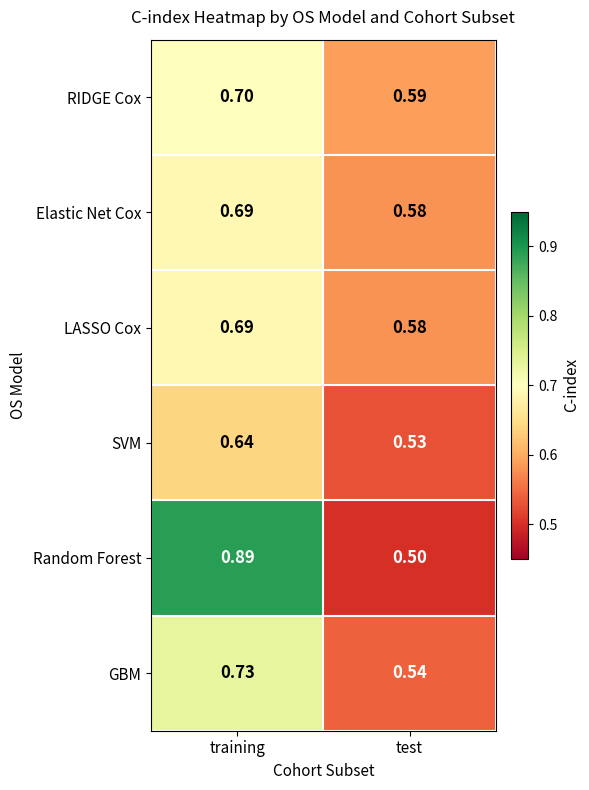

Between training and test, which series saw the biggest shift?

Random Forest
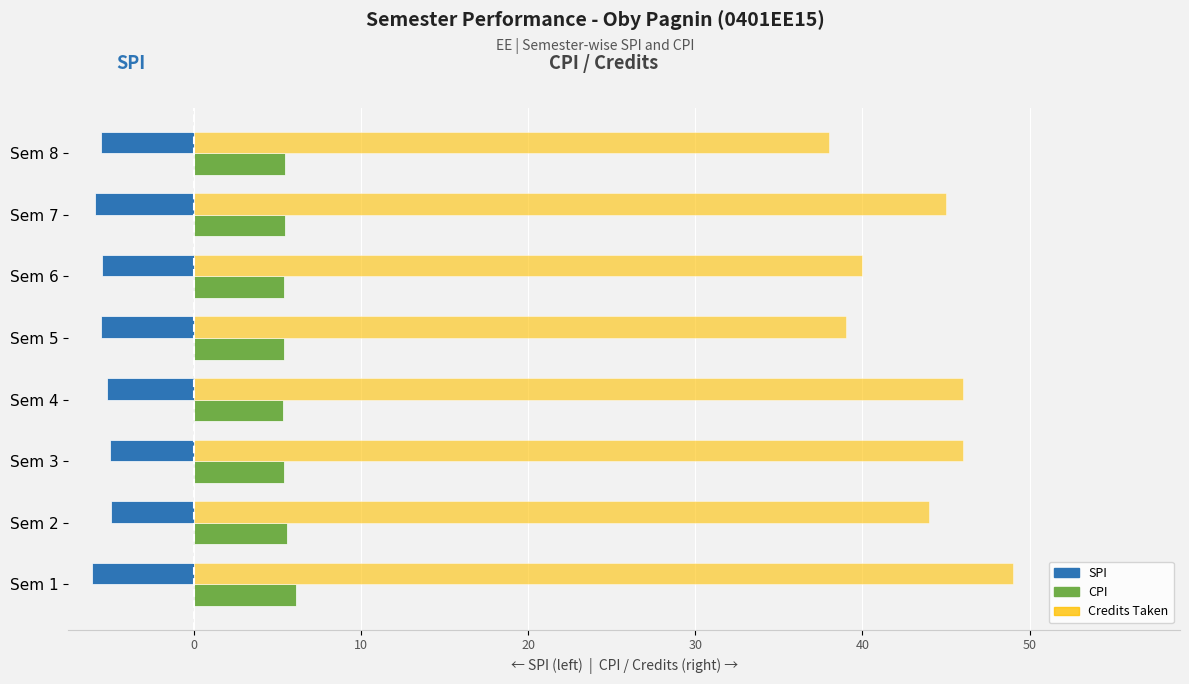

What is the difference between the maximum and second lowest values in the CPI series?

0.7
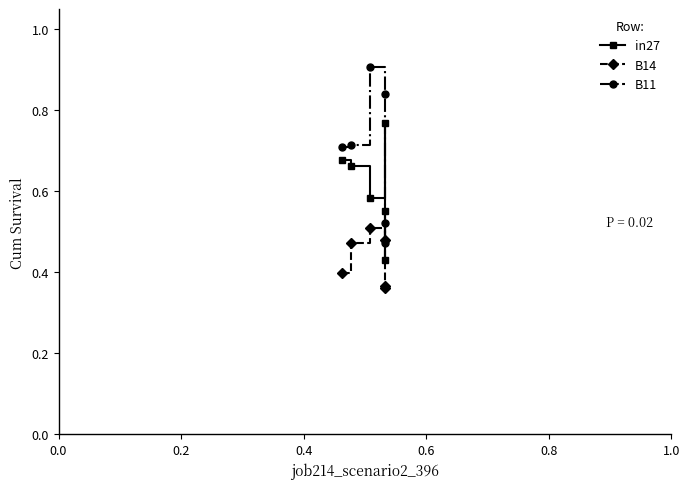

What is the maximum value for B11?

0.9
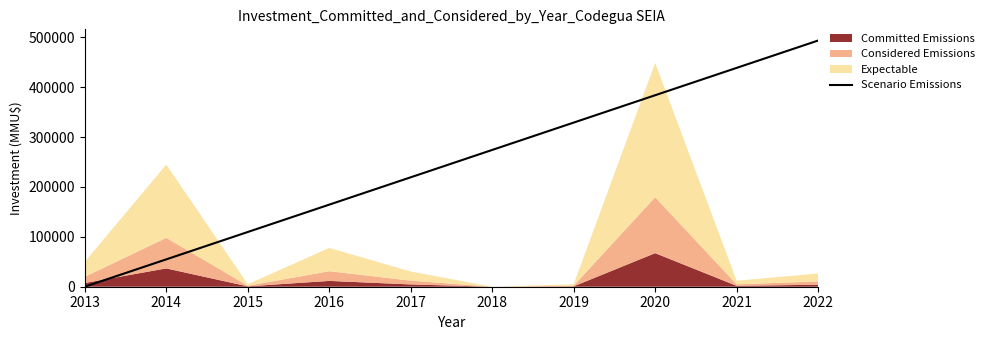

Reading right to left, extract all data points from this chart.

493350.0	438535.6	383721.1	328906.7	274092.2	219277.8	164463.3	109648.9	54834.4	20.0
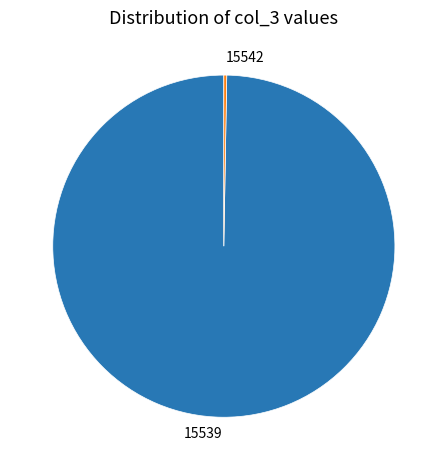

Is it true that 15539 is 89% of the pie?

False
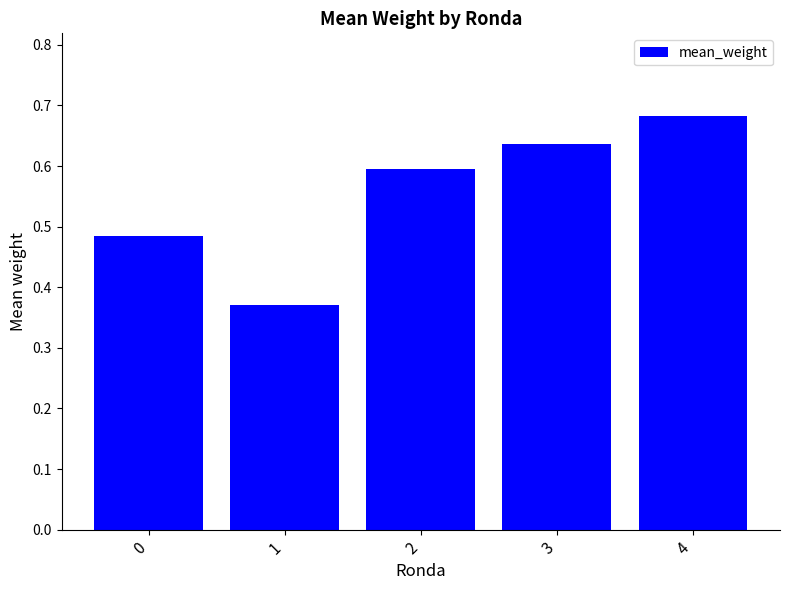

Rank the categories by value from lowest to highest.

1, 0, 2, 3, 4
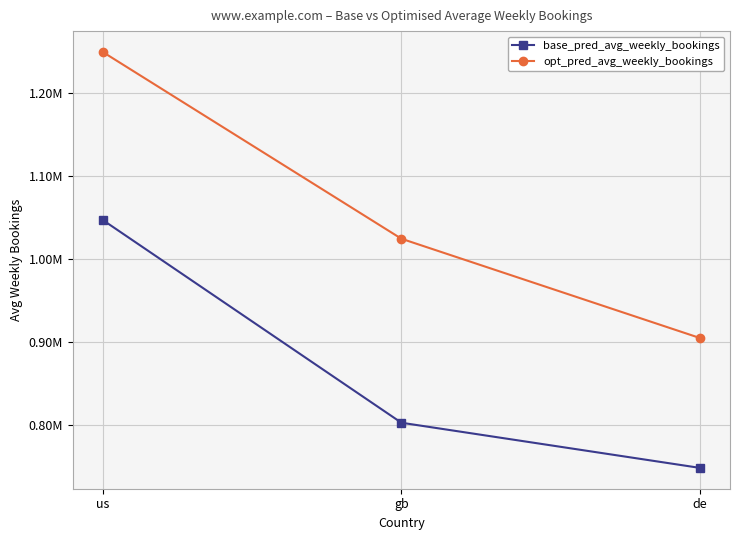

Is the value of base_pred_avg_weekly_bookings at gb greater than the value of opt_pred_avg_weekly_bookings at de?

No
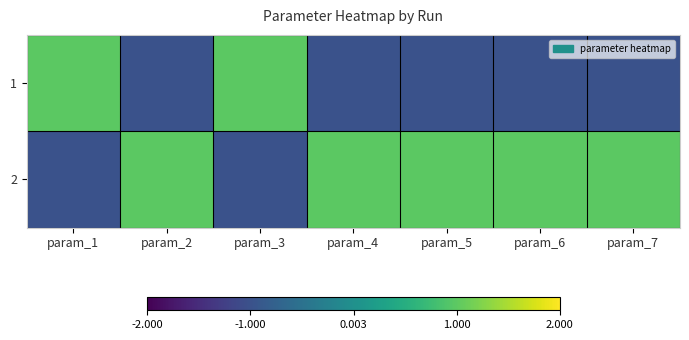

What is the greatest value displayed?

1.0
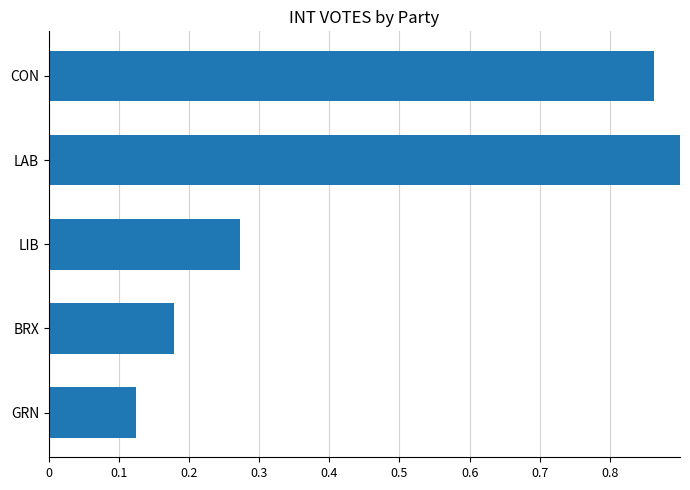

How many series are shown in this chart?

1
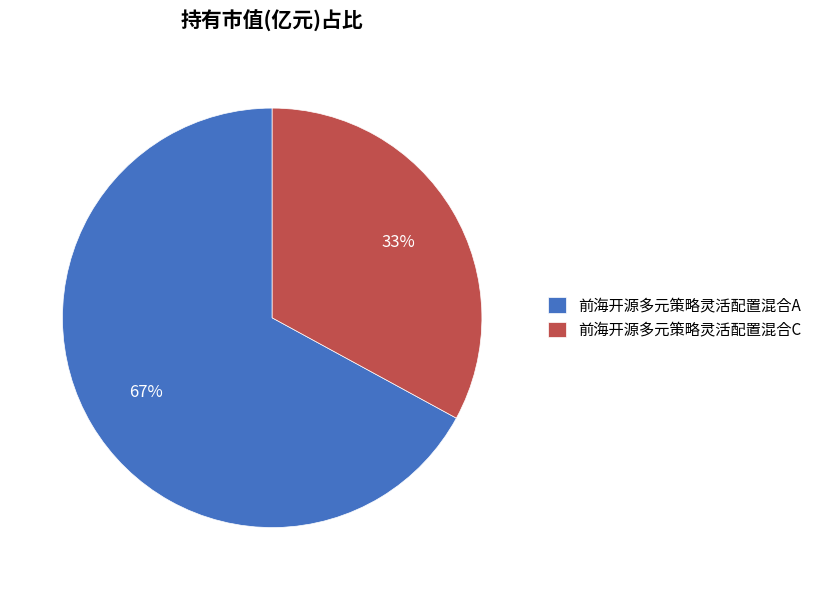

What percentage is the 前海开源多元策略灵活配置混合A slice, to the nearest percent?

67%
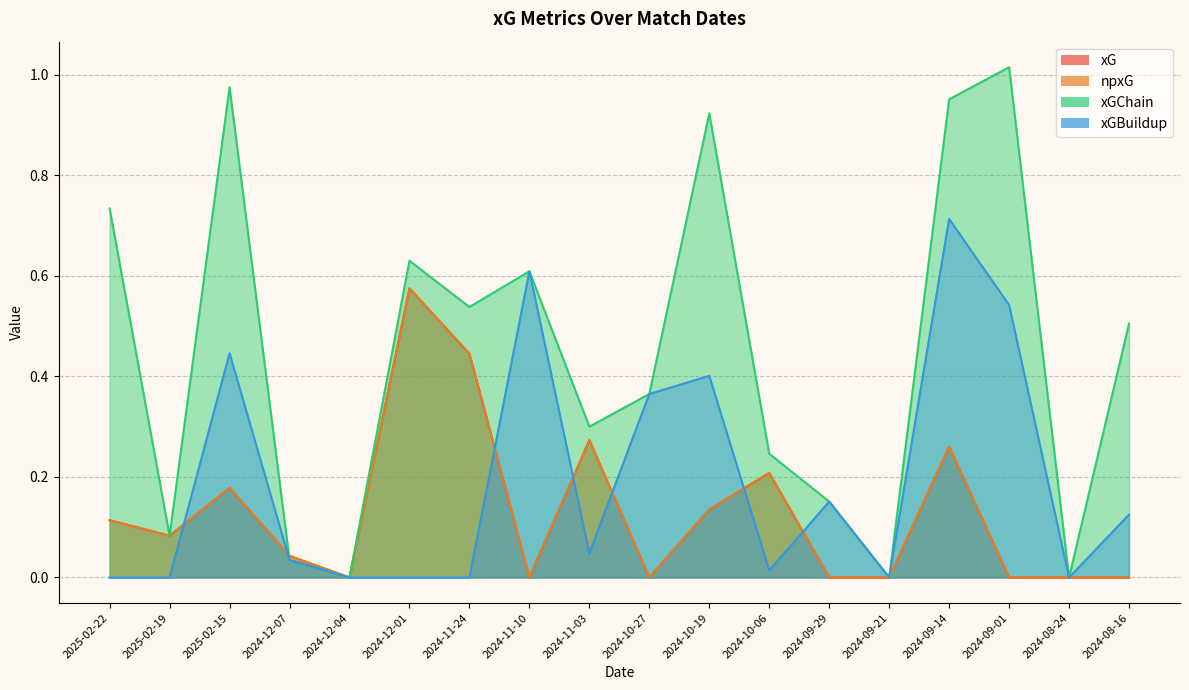

What is the difference between the npxG values at 2024-11-03 and 2024-10-06?

0.1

○ ○ ○ ○ ○ ○ ○

- **Problem**
Write out every one of the lines above verbatim, but leave out the pictures.

- **Exercise response**
Between training and test, which series saw the biggest shift?

Random Forest

What is the difference between the maximum and second lowest values in the CPI series?

0.7

What is the maximum value for B11?

0.9

Reading right to left, extract all data points from this chart.

493350.0	438535.6	383721.1	328906.7	274092.2	219277.8	164463.3	109648.9	54834.4	20.0

Is it true that 15539 is 89% of the pie?

False

Rank the categories by value from lowest to highest.

1, 0, 2, 3, 4

Is the value of base_pred_avg_weekly_bookings at gb greater than the value of opt_pred_avg_weekly_bookings at de?

No

What is the greatest value displayed?

1.0

How many series are shown in this chart?

1

What percentage is the 前海开源多元策略灵活配置混合A slice, to the nearest percent?

67%

What is the difference between the npxG values at 2024-11-03 and 2024-10-06?

0.1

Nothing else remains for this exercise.